Por supuesto, las redes que imaginaba Marilyn no eran las que hoy frecuentamos. Lo más parecido a Facebook que había entonces eran BBS, AOL o Compuserve, que recién estaban saliendo del mundo de los negocios.

Marilyn pensaba que las redes permitirían construir una nueva organización social, que sería no-lineal y simultánea. Se atrevía a afirmar que la red sería nada menos que el instrumento que nos permitirá dar el paso siguiente en la evolución humana.

Ferguson admitía haber descubierto todo eso en los trabajos de Luther Gerlach y Virginia Hine, dos antropólogos que venían de estudiar los movimientos ambientalistas de la década anterior. Para Gerlach y Cine las redes eran estructuras segmentadas, policéntricas e integradas (Segmented, Polycentric, Integrated Networks o SPINs). En ellas predominaba la horizontalidad, los liderazgos eran circunstanciales y las estrategias, flexibles.

Las redes permitirían organizar y movilizar a los jóvenes progresistas que estuvieran dispuestos a luchar por la paz y una mejor calidad de vida. Ferguson creía que no sólo se estaban construyendo con los medios de comunicación tradicionales sino “también usando guías y computadoras.” Cuando murió, recién se comenzaba a hablar de Facebook y Twitter, pero ya habían aparecido unas redes terroristas o criminales que nunca había imaginado.

Tareas del ejercicio:
**a.** Reescribe como lista breve el párrafo del texto sobre las redes que empieza con «Marilyn pensaba que las redes», sin perder sus datos principales.
**b.** Continúa el texto sobre las redes a partir de su última oración.
Los registros no intervienen en nada de esto.

Contenido del conjunto:
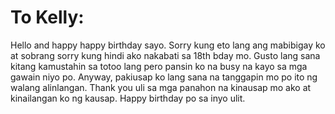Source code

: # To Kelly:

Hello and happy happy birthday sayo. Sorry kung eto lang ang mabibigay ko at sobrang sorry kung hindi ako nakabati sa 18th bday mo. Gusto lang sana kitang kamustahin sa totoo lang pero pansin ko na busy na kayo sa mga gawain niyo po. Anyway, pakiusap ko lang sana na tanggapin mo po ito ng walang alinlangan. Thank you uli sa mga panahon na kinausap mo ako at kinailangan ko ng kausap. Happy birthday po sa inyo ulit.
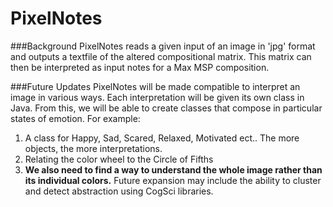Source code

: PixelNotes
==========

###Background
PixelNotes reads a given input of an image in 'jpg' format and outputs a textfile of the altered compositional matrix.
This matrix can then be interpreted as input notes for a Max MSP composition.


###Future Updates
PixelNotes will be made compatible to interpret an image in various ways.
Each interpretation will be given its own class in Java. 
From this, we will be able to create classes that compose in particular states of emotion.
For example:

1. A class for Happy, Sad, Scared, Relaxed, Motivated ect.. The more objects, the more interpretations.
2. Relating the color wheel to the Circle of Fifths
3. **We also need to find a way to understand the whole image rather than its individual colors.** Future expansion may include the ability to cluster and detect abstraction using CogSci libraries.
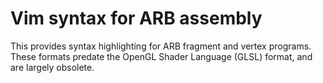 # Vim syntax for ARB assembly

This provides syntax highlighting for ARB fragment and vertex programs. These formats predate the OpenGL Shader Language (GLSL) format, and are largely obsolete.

Respuestas del ejercicio:
**a.**
- Marilyn creía que las redes permitirían construir una nueva organización social, no lineal y simultánea.
- Afirmaba que la red sería el instrumento para dar el siguiente paso en la evolución humana.

**b.**
Cuando un nuevo medio técnico comienza a instalarse en las costumbres suele despertar un optimismo ingenuo, que no tardará en diluirse cuando surjan las primeras decepciones. Es lo que no podía dejar de ocurrir cuando Internet dio sus primeros pasos.

Apenas a seis años de que William Gibson acuñara la palabra cyberspace, Tim Berners-Lee creó la WorldWideWeb, que desde ese momento comenzó a absorber a todos los medios conocidos. La Red nos dio más de lo que esperábamos y cambió nuestra forma de informarnos, pero también generó expectativas difíciles de satisfacer.

Muchos la imaginaron como una inédita utopía libertaria y otros tantos soñaran con ser sus legisladores. El primero y más famoso de los manifiestos de Internet tuvo un carácter marcadamente utópico.3 Ante el primer intento estatal de controlar los contenidos de la Red, John Barlow proclamó “la independencia del Ciberespacio, la nueva patria de la Mente”. El Ciberespacio sería un mundo virtual en el cual no habría autoridades, privilegios ni prejuicios; allí no había materia sino información, y no podía existir otra norma que la Regla de Oro, el respeto al prójimo.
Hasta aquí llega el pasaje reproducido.